Similar to many fitness equipment and tools, an EMS device is able to temporarily firm, tone, or strengthen muscles, but there is no device confirmed as effective for permanent weight loss, obtaining muscular abs, or girth reduction. Now portable muscle stimulators are becoming more popular and easier to use in a home setting by individuals.
Another popular sports technology are performance monitors. The main function is to keep real-time data about fitness levels by measuring indicators such as heart rate, cadence, VO2 Max, stroke, pace, speed, calories, and required recovery time depending on the sport activity. Since the data is obtained in real-time (during the workout), you will have a better understanding of what you are doing and figure out the best methods or training intensity to improve your performance.
Some performance monitors are wearable devices for examples watches, heart rate monitor straps, cadence sensors, foot pods, or mountable to sport equipment. Some of them can record, process and analyze data on-board, while others require further processing on complementary computer program. One of the most practical examples is a fitness tracker wrapped on a wrist. An advanced fitness tracker can be equipped with an optical heart rate sensor or paired with heart rate strap to measure calories burned, heart rate, steps taken, and even how well you sleep.

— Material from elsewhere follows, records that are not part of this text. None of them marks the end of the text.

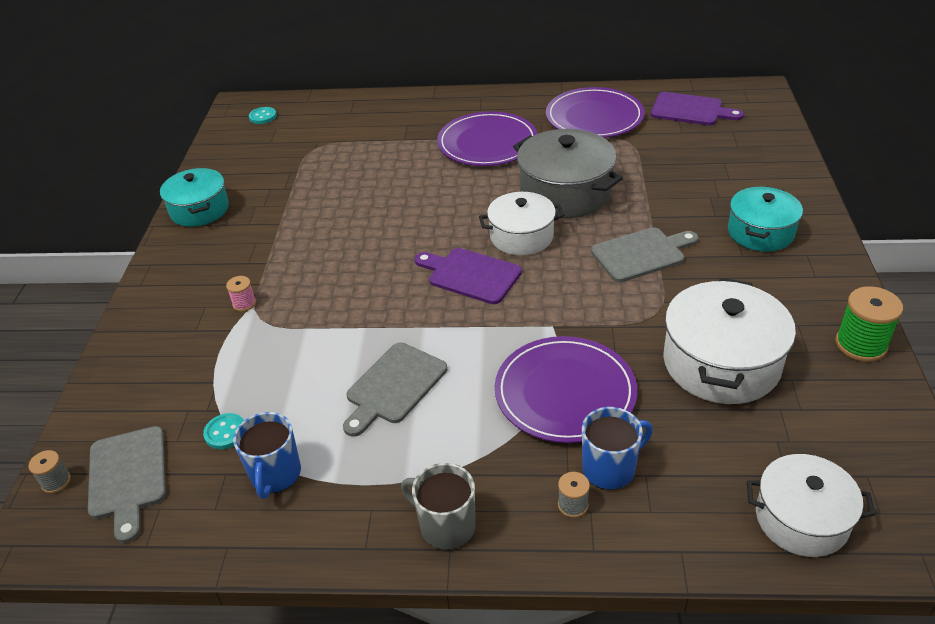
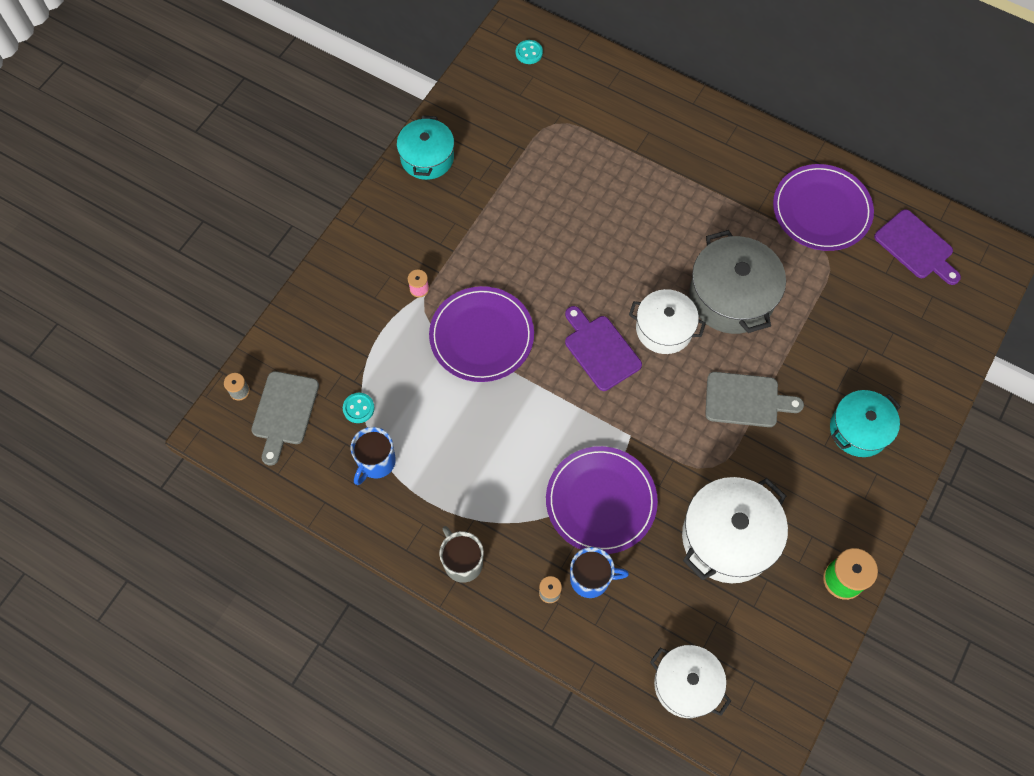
camera: 25 degrees right, 25 degrees up
(394, 386) = (487, 430): grey cutting board -> none
(487, 143) = (704, 196): purple plate -> purple plate (481, 336)

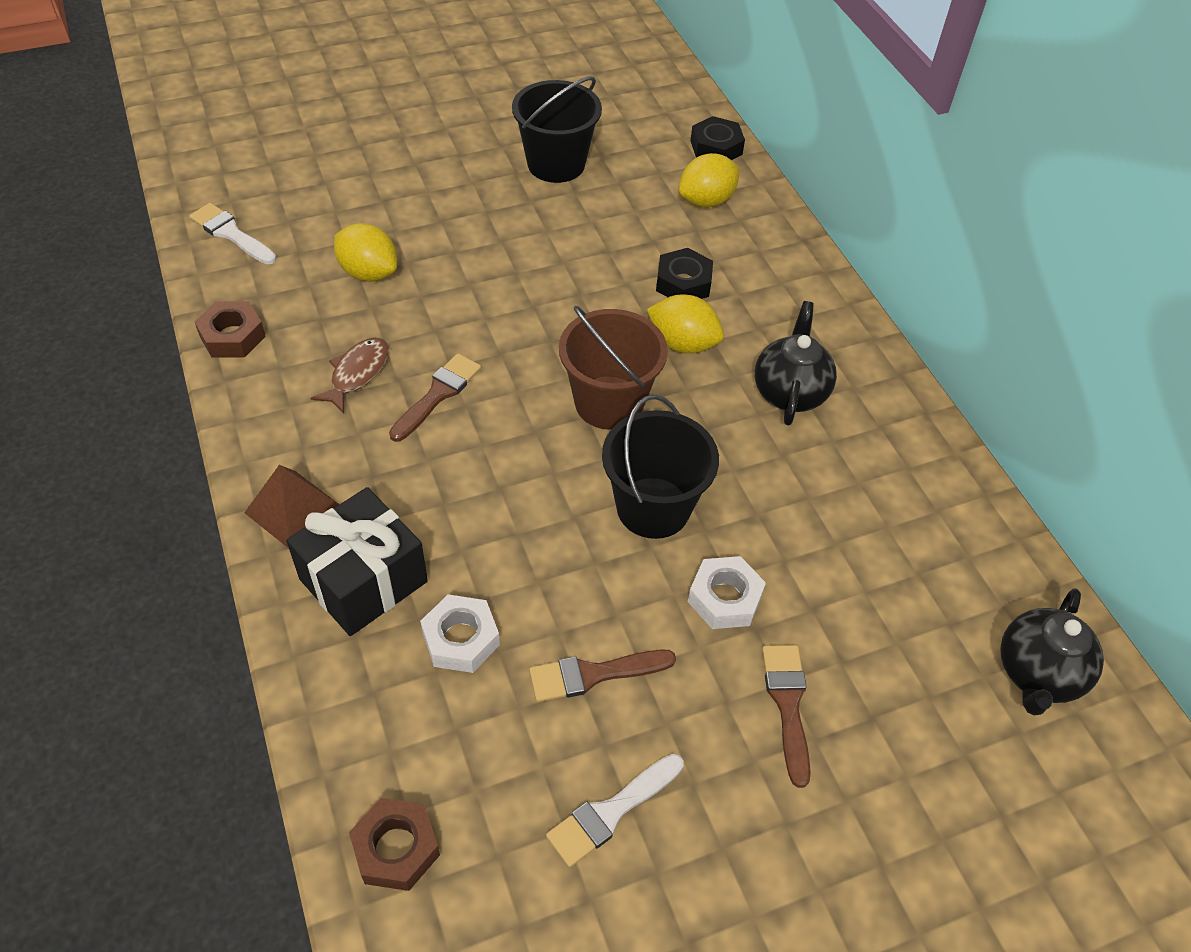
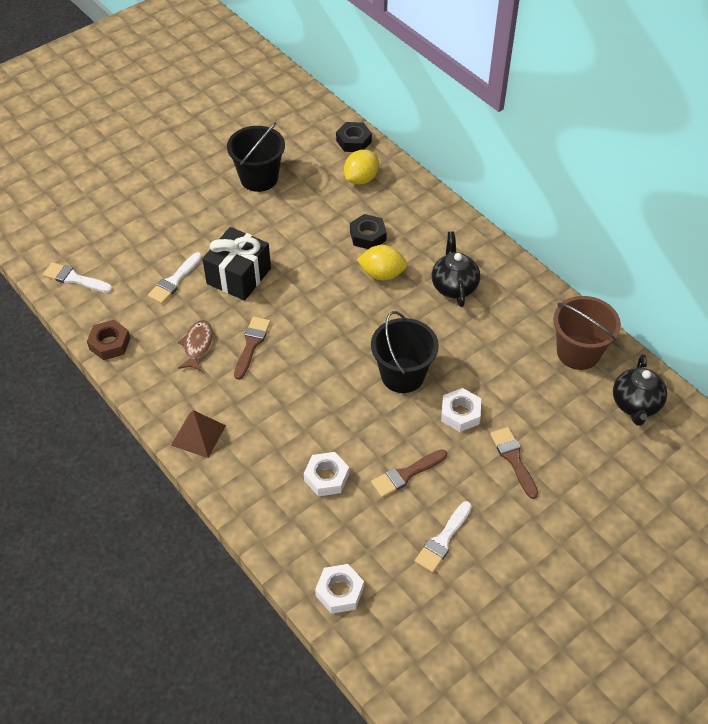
camera: 15 degrees left, 0 degrees up
(363, 580) = (258, 462): black gift -> black gift (239, 276)
(368, 273) = (174, 281): yellow lemon -> white brush
(396, 848) = (339, 592): brown nut -> white nut
(609, 403) = (353, 321): brown bucket -> brown bucket (578, 352)

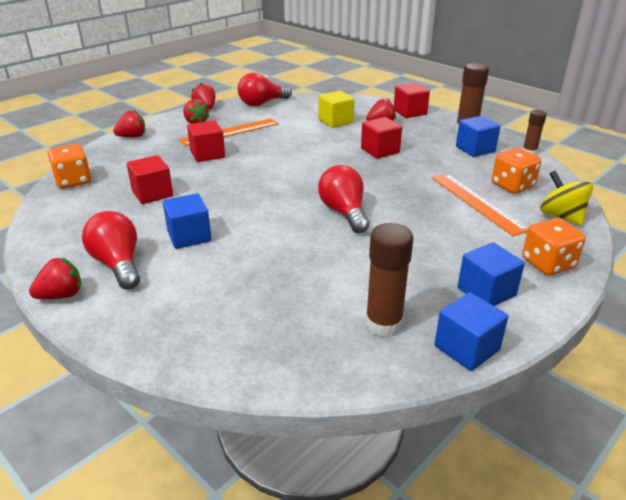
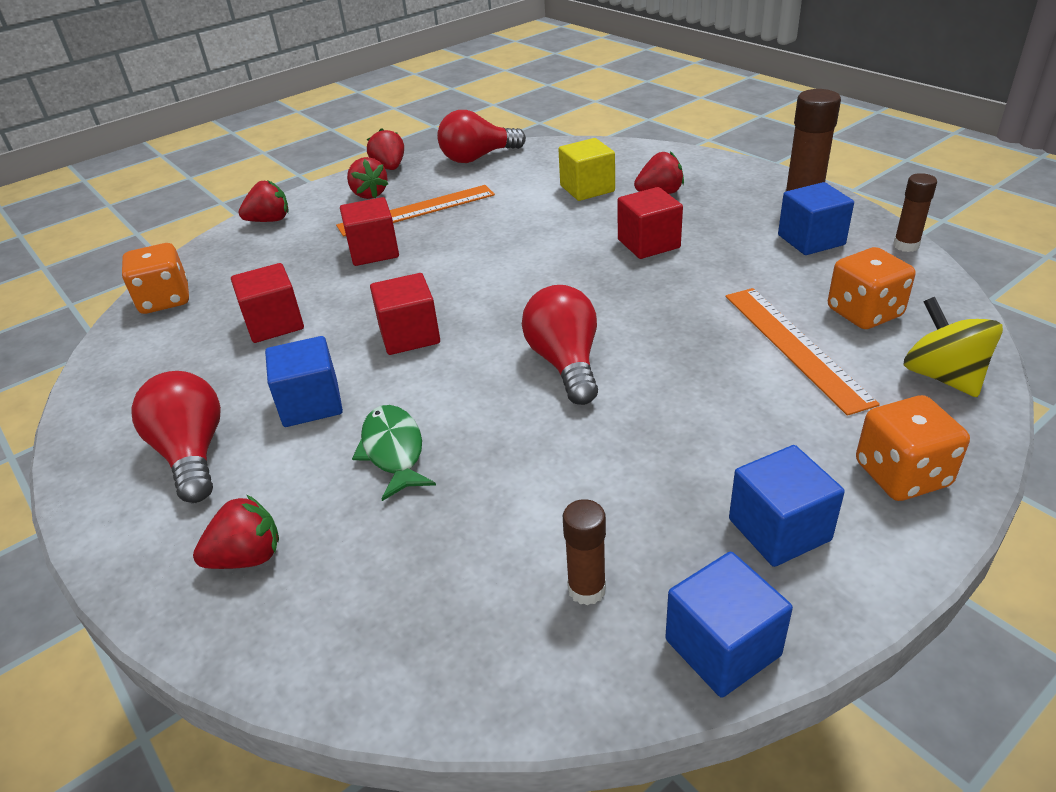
camera: 10 degrees right, 5 degrees up
(61, 295) = (96, 508): red strawberry -> red strawberry (247, 557)
(249, 260) = (393, 451): none -> green fish
(383, 324) = (586, 589): brown glue stick -> brown glue stick, size x0.60
(410, 112) = (712, 170): red cube -> red cube (409, 335)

Some sport-specific performance monitors for running or bicycling activities have GPS functionality and smartphone compatibility features. When activated, the GPS measures not only distance traveled while running or biking, but also display your position on a map. To provide more detailed analysis report, a companion sport app installed on a compatible smartphone can continuously synchronize to the monitor and record the data. Performance monitors are generally easy to use; you do not need a coach or technology professional to understand how it works. Even better, the price is relatively inexpensive. There are also performance monitors for swimming in both indoor and open water environment equipped with waterproofed housing.